• Request: Please reproduce exactly the lines from the start of the records through the one containing "ΠΕΡΙΠΟΙΗΤΙΚΗ ΔΡΑΣΗ.", and nothing more.

======== Records for the exercise ========

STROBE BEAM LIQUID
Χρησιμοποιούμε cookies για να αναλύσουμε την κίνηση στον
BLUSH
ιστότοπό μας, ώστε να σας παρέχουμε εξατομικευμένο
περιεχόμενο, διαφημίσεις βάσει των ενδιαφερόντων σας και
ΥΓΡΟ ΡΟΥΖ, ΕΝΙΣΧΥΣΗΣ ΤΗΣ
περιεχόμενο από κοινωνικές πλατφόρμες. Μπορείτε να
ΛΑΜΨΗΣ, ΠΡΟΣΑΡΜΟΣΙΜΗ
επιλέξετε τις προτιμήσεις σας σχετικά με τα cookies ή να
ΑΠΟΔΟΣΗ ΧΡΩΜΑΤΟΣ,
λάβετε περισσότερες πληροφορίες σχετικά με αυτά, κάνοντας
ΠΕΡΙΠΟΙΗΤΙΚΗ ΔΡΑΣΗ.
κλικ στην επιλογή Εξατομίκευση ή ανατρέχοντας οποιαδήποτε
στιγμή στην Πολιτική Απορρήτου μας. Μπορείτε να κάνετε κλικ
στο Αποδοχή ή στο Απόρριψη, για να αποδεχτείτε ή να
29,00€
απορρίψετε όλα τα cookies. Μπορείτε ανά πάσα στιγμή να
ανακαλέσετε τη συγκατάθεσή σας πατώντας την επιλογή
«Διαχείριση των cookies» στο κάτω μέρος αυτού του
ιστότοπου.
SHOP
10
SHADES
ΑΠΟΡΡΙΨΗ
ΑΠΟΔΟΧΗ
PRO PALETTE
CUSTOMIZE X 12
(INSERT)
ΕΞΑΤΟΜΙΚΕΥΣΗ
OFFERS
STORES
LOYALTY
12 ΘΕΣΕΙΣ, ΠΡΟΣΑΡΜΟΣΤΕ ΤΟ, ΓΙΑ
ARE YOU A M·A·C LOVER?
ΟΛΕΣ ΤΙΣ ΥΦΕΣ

========

• Answer for the task:
STROBE BEAM LIQUID
Χρησιμοποιούμε cookies για να αναλύσουμε την κίνηση στον
BLUSH
ιστότοπό μας, ώστε να σας παρέχουμε εξατομικευμένο
περιεχόμενο, διαφημίσεις βάσει των ενδιαφερόντων σας και
ΥΓΡΟ ΡΟΥΖ, ΕΝΙΣΧΥΣΗΣ ΤΗΣ
περιεχόμενο από κοινωνικές πλατφόρμες. Μπορείτε να
ΛΑΜΨΗΣ, ΠΡΟΣΑΡΜΟΣΙΜΗ
επιλέξετε τις προτιμήσεις σας σχετικά με τα cookies ή να
ΑΠΟΔΟΣΗ ΧΡΩΜΑΤΟΣ,
λάβετε περισσότερες πληροφορίες σχετικά με αυτά, κάνοντας
ΠΕΡΙΠΟΙΗΤΙΚΗ ΔΡΑΣΗ.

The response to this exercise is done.